Although it will take around four years to organise and build the new ED at Bournemouth – so patients who use Poole will see little immediate change – the process of change has already started.

They’ve dropped the ‘Accident’ part of A&E because: “We need people to understand that they will only go to ED if it’s an actual emergency,” says Debbie.

And patients arriving at Bournemouth’s ED will have noticed the ‘bouncer’ nurse, who makes quick assessments and helps direct them to the ED or to other hospital services better able to assist them, including in-house GPs or even the pharmacy.

Going forward, says Debbie, Bournemouth will treat all major emergencies, such as severely broken bones, heart trauma and people unable to breathe.

But it will also have its own Urgent Treatment Centre, like the one planned for Poole, which is expected to receive up to 50,000 visits a year. “Put simply, if you had a non-complicated broken arm in the west of our area you’d go to Poole, but if your legs were crushed very badly you’d go to Bournemouth,” she says.

The decision about where you’ll be treated will be made either by a GP or paramedics – as it is now - with most heart and other serious trauma being brought straight to Bournemouth, whether the patient is coming from Purbeck or Pokesdown. “For people living in the west of our area, if you have an aortic aneurysm you will be brought straight to Bournemouth now, much the same as if you had severe burns you’d probably go straight to Oddstock near Salisbury. If you were able to walk into Poole’s ED now for treatment you’d probably be able to walk into their UTC with the same thing in future.”

One of the important benefits of this will be that far more people who arrive will get consultant care. “At the moment around 13,000 people who arrive in the ED see a junior doctor,” says Debbie.

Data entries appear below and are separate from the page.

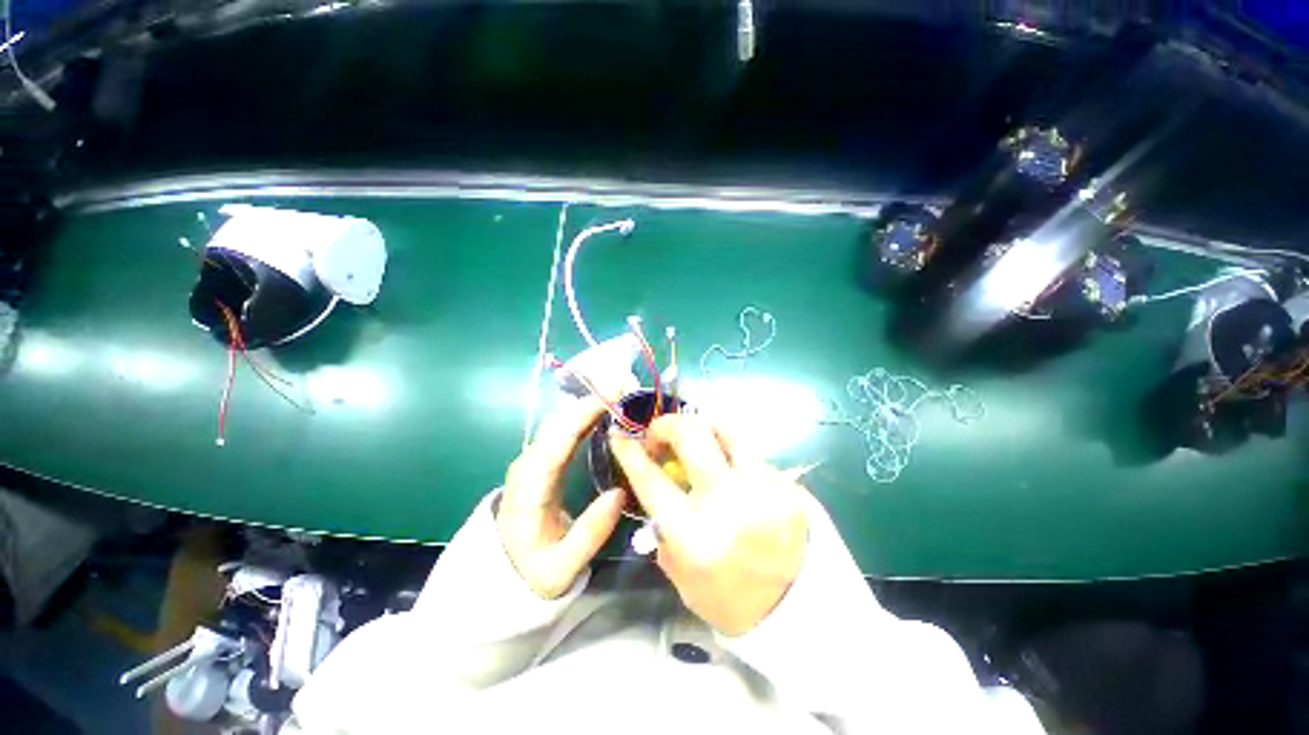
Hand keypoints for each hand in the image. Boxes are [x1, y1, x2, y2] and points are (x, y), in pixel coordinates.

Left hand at [498, 398, 626, 598]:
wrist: (504, 570)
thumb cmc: (532, 570)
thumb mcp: (560, 569)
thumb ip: (590, 534)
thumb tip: (619, 493)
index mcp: (529, 485)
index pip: (558, 438)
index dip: (585, 413)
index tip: (615, 396)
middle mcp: (528, 462)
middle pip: (560, 421)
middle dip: (593, 400)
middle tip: (628, 388)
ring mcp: (534, 458)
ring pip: (562, 421)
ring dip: (591, 404)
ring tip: (623, 394)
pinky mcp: (543, 458)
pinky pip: (565, 429)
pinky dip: (586, 415)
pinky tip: (606, 411)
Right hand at [609, 415, 809, 635]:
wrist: (799, 609)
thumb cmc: (730, 598)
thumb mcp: (682, 574)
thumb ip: (664, 528)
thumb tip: (658, 482)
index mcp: (694, 535)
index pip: (651, 479)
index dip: (631, 452)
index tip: (620, 435)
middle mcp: (727, 502)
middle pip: (691, 435)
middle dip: (666, 424)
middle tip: (658, 433)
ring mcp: (762, 487)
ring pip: (724, 430)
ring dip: (700, 427)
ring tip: (693, 437)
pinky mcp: (786, 483)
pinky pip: (748, 452)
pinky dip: (729, 452)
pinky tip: (727, 467)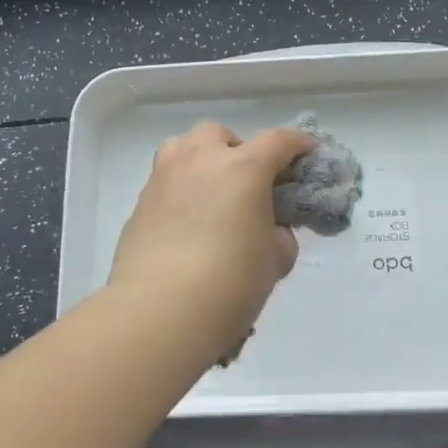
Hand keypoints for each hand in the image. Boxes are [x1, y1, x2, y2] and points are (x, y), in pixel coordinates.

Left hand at [106, 120, 315, 362]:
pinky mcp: (140, 201)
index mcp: (244, 167)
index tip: (307, 153)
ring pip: (184, 146)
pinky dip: (180, 188)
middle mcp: (202, 159)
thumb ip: (279, 236)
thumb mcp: (275, 261)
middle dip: (238, 151)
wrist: (159, 311)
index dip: (298, 144)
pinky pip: (166, 178)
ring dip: (201, 159)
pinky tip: (186, 221)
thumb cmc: (230, 283)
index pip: (279, 141)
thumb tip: (270, 231)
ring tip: (210, 191)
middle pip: (222, 135)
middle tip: (247, 183)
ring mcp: (166, 176)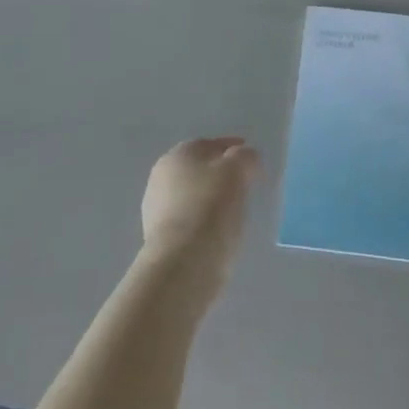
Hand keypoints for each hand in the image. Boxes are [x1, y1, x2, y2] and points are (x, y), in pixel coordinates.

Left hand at [140, 137, 260, 297]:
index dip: (233, 147)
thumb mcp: (237, 172)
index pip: (210, 144)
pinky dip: (203, 221)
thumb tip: (245, 156)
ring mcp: (156, 208)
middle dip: (220, 173)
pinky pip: (189, 220)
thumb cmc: (211, 208)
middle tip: (244, 182)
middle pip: (198, 169)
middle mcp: (162, 176)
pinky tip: (218, 231)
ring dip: (211, 198)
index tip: (251, 157)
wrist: (182, 264)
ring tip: (235, 210)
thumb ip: (245, 157)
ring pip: (192, 195)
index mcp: (179, 154)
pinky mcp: (159, 238)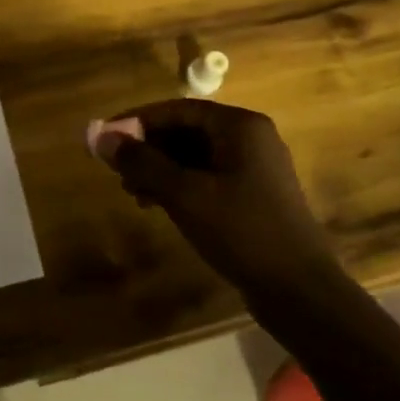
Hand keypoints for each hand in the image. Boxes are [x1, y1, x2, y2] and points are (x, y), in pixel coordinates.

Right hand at [92, 100, 336, 299]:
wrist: (299, 290)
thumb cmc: (242, 231)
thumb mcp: (185, 195)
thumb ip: (142, 162)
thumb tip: (99, 136)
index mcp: (240, 126)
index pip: (178, 110)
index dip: (137, 122)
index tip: (105, 139)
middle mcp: (250, 138)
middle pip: (186, 130)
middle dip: (148, 149)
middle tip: (117, 171)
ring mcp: (254, 167)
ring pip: (195, 156)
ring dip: (161, 170)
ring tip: (133, 193)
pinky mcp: (254, 194)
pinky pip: (208, 176)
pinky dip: (180, 186)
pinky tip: (158, 205)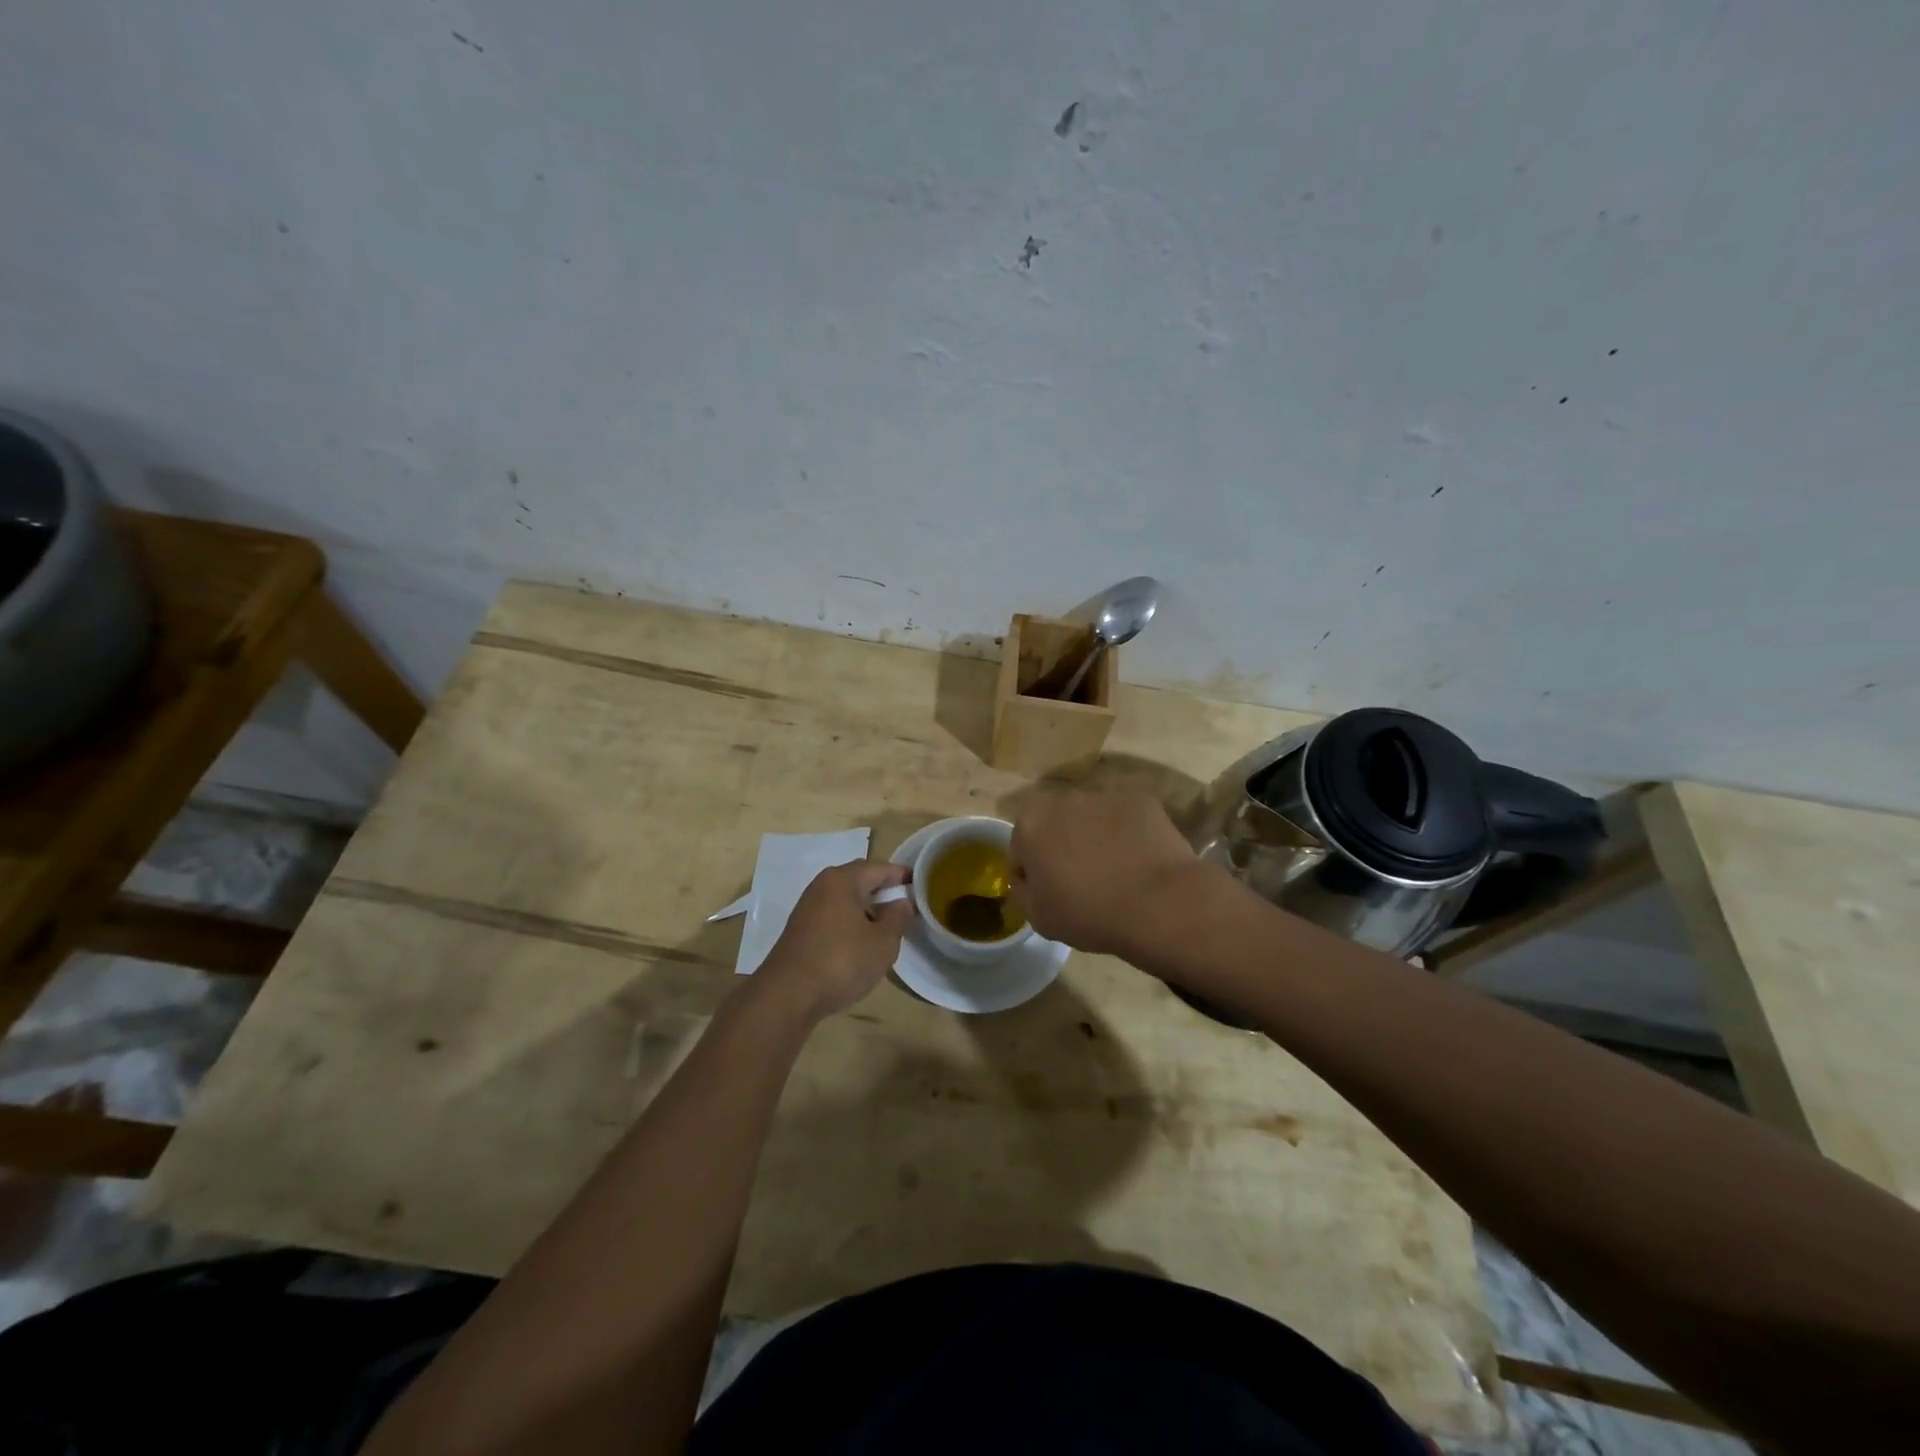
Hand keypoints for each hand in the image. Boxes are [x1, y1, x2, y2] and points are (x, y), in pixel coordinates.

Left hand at [755, 860, 912, 1021]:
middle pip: (860, 879)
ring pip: (845, 898)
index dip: (901, 876)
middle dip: (883, 890)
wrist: (787, 996)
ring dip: (867, 907)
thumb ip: (897, 919)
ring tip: (887, 925)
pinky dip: (851, 921)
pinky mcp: (801, 929)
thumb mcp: (882, 943)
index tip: (921, 887)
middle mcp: (822, 886)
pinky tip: (861, 941)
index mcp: (843, 880)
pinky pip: (834, 914)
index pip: (879, 868)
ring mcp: (808, 907)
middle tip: (906, 905)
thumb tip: (903, 903)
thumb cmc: (841, 962)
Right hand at [1009, 788, 1200, 955]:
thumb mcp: (1038, 918)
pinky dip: (1128, 831)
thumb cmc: (1089, 914)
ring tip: (1115, 869)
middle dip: (1063, 845)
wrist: (1158, 904)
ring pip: (1091, 817)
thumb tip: (1026, 880)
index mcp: (1030, 825)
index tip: (1050, 893)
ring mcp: (1104, 794)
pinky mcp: (1140, 798)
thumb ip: (1021, 892)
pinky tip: (1139, 858)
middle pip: (1055, 824)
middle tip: (1081, 880)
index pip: (1021, 849)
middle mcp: (1062, 799)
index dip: (1032, 873)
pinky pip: (1125, 816)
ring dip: (1095, 835)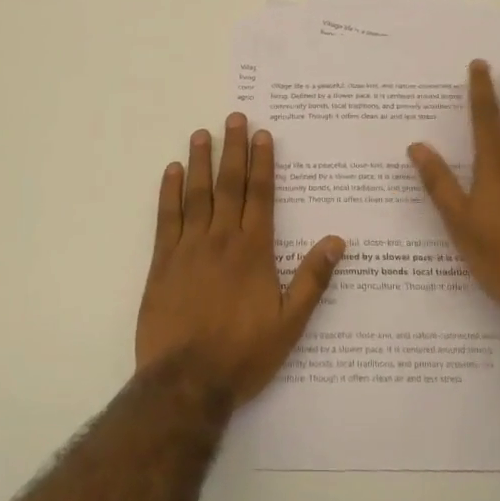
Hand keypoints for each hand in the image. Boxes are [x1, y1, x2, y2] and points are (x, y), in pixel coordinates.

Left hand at [137, 114, 345, 404]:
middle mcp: (222, 239)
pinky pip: (166, 218)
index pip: (260, 195)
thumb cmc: (244, 353)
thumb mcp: (290, 323)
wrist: (187, 382)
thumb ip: (313, 279)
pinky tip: (171, 172)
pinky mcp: (162, 263)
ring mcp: (189, 248)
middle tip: (233, 118)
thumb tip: (338, 240)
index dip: (262, 162)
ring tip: (201, 134)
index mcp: (253, 250)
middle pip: (229, 185)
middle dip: (233, 149)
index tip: (262, 134)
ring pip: (196, 194)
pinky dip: (168, 193)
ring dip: (200, 162)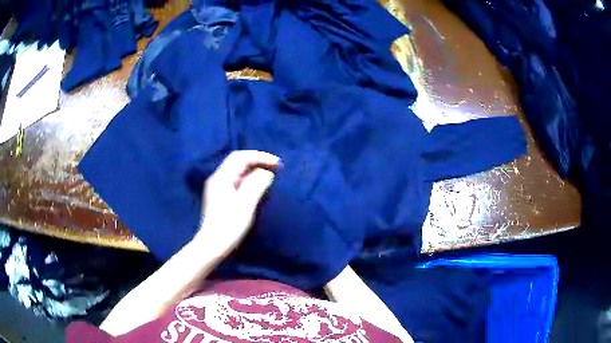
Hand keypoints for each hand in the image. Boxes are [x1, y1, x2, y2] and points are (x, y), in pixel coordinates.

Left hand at [194, 150, 279, 255]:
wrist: (212, 245)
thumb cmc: (229, 225)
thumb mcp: (245, 204)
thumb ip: (256, 184)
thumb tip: (266, 172)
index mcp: (221, 177)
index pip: (241, 157)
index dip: (260, 156)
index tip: (277, 163)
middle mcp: (218, 179)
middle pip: (238, 162)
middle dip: (257, 161)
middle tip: (275, 167)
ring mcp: (218, 188)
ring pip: (238, 172)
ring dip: (254, 170)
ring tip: (270, 175)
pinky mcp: (222, 197)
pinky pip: (237, 181)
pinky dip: (250, 179)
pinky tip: (258, 186)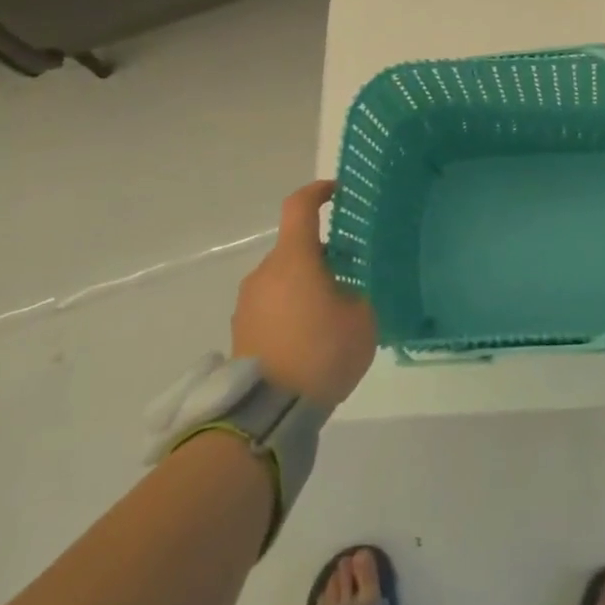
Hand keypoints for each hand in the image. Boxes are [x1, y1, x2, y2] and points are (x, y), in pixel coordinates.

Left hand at [231, 181, 375, 408]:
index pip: (300, 207)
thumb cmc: (322, 353)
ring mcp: (248, 302)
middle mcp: (265, 272)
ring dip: (306, 284)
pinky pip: (272, 303)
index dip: (318, 191)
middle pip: (295, 247)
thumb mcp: (362, 318)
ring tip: (333, 313)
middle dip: (322, 255)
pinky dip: (292, 307)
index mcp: (294, 259)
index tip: (336, 192)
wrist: (268, 412)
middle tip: (351, 274)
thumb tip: (349, 287)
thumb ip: (358, 291)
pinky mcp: (242, 329)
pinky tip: (311, 337)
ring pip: (283, 277)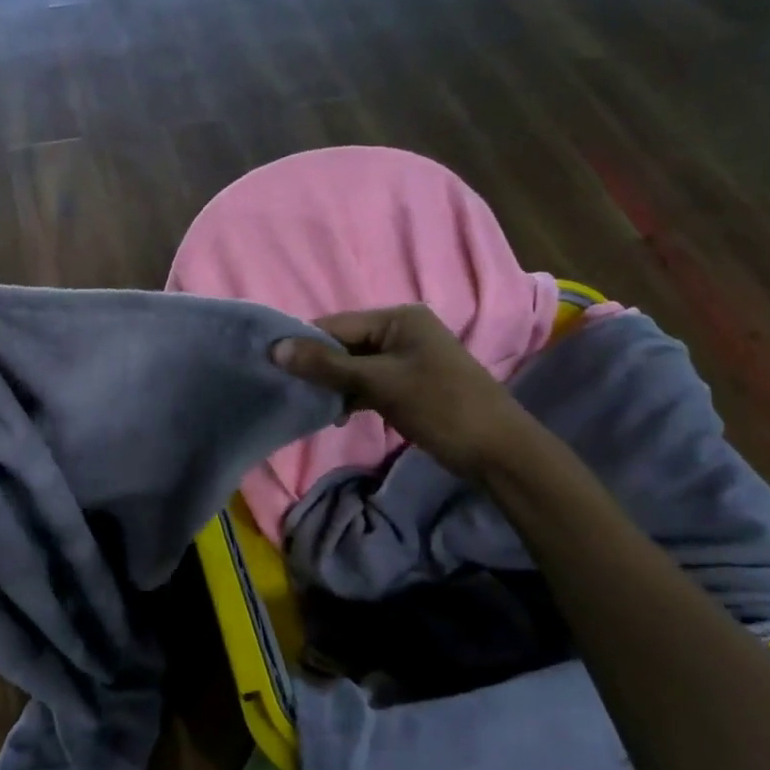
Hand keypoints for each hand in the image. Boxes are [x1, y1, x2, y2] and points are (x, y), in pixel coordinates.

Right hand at [272, 305, 533, 476]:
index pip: (337, 325)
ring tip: (307, 404)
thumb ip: (326, 365)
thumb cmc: (441, 406)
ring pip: (353, 366)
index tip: (271, 364)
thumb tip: (275, 348)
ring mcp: (406, 358)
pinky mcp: (408, 384)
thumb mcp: (380, 383)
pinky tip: (334, 415)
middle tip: (286, 388)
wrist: (498, 451)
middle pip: (344, 344)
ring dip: (332, 384)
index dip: (304, 343)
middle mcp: (401, 331)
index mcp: (399, 318)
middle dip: (317, 366)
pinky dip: (350, 396)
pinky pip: (368, 382)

Maternity will move to Bournemouth which will get its new unit, and services have already commenced, to assist this process. Dorset mums already have access to a Labour Line for mums who fear they are about to give birth, where qualified midwives will direct parents or call the appropriate services, whether that’s a flying squad midwife, a paramedic or even the air ambulance.

The ability to land the air ambulance on the helipad at Bournemouth – there is no facility at the crowded Poole site – is one of the major reasons Bournemouth was chosen to host the ED and maternity care.

Another thing the merger intends to do is slash the number of ambulance trips across the conurbation as patients are transferred from Poole to Bournemouth and vice versa each day. This, and the recently-announced additional paramedics and ambulances for South Western Ambulance will help free-up vehicles and teams, says Debbie.

And, she says, the merger will also result in fewer elective procedures being cancelled because Poole staff will not have to take patients with major trauma which often Hoovers up beds and intensive care capacity.

As a Dorset resident – along with David Moss – she feels proud of the ‘Dorset system’ which is, she says, admired elsewhere in the NHS. She believes staff are proud, too.

“I think the staff see the benefits of the merger and they do feel positive about it,” she says. “But if the uncertainty drags on it doesn’t help with our recruiting for the future. People naturally want to know what they’ll be doing and on which site.”

To that end both she and David are keen to meet groups such as DDNHS, to answer their questions and help explain why the new moves are so important and to include patients in designing the new services.

“I do have a lot of sympathy with the fact that people are worried but a lot of the time, when we are able to get into proper conversation about the way things are organised now, the need to make changes and we hear their concerns, we find that people do understand and become less anxious,” she says. “I am really troubled when I hear that people are frightened of this change.”